This is important because your overall health will be determined by your long-term management. So if you A1C is low and consistent, you know you’re doing a good job, even if you sometimes have challenges in your daily management. If your A1C swings around, or goes high, you know that you’ll need to tweak your treatment plan.
What’s a good A1C? According to the American Diabetes Association, diabetics should aim for a 7 percent or below. According to the American Society of Endocrinologists, you should aim for a 6.5 or below. Some doctors urge even lower numbers; A1Cs for nondiabetics are generally below 6 percent.
Unlike the other blood tests listed here, you’ll want to have an A1C performed more frequently than once a year. If your control is stable, a doctor may recommend the test twice a year. If you have more issues, or aree 1, it’s likely you’ll need to have the test performed quarterly.
This is another crucial test for diabetics, for the simple reason that cardiovascular issues (heart attacks and strokes) are the most serious potential side effects of the disease. Other complications can cause serious problems, yes, but a healthy heart is of critical importance.
That being said, cholesterol is a complex topic. Many books have been written on the topic, and there is medical disagreement about how to interpret the results. Here’s a quick summary of the current thinking.

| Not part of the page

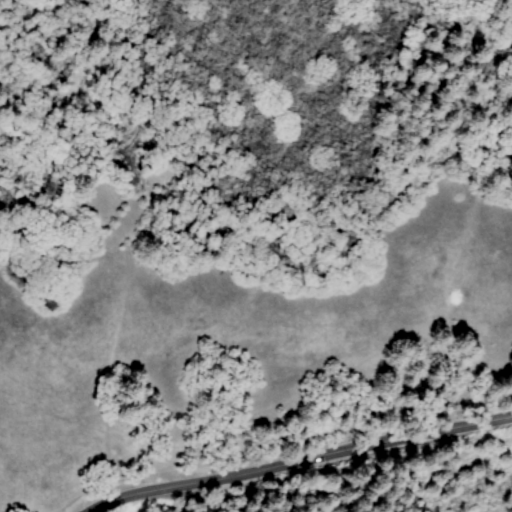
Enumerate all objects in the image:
road: (298, 459)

A cholesterol test is really measuring several different components of your blood fats, and they have different levels of importance. Take your overall cholesterol, which is usually the largest number you’ll see. This number is actually of little importance on its own because it includes both “good” and “bad” cholesterol.
“Bad” cholesterol is called LDL (or low-density lipoprotein) and doctors will want you to generally keep it below 100. That being said, there are different kinds of LDL particles, some of which are more harmful than others.

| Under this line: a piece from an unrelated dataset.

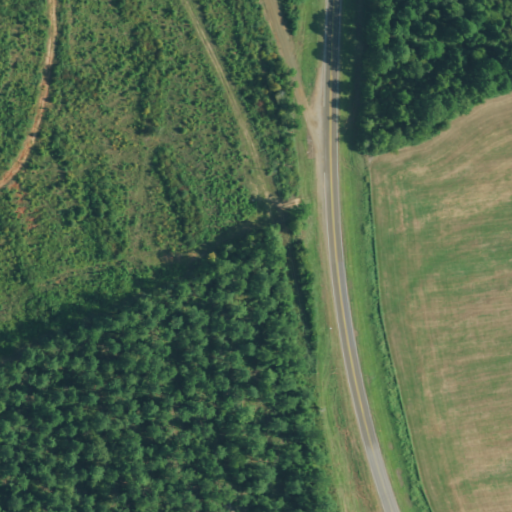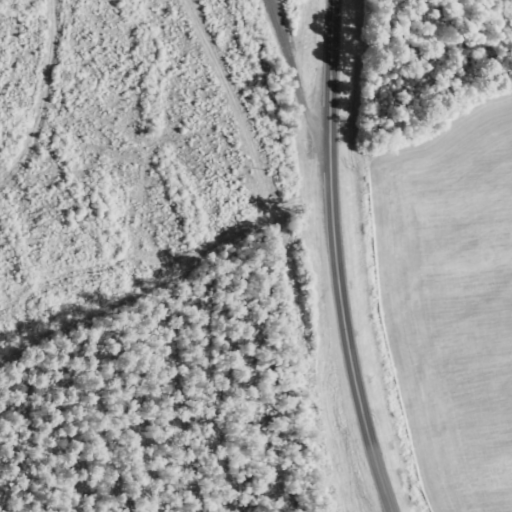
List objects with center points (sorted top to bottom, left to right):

The “good” cholesterol is called HDL (or high-density lipoprotein), and doctors generally want you to keep it above 40. Again, though, it seems as though there are also different kinds of HDL particles, some of which are more beneficial than others.
You will also be tested for triglycerides, which are yet another kind of blood fat. Doctors will want that number to be below 150.
Doctors will pay different attention to these numbers. They will often focus on LDL cholesterol because we have effective drugs (statins) that can reliably reduce it. That being said, evidence exists that HDL and triglycerides are more powerful predictors of cardiovascular issues. Raising HDL levels usually takes regular exercise, weight loss and dietary change. Again, talk to your doctors about what you should do.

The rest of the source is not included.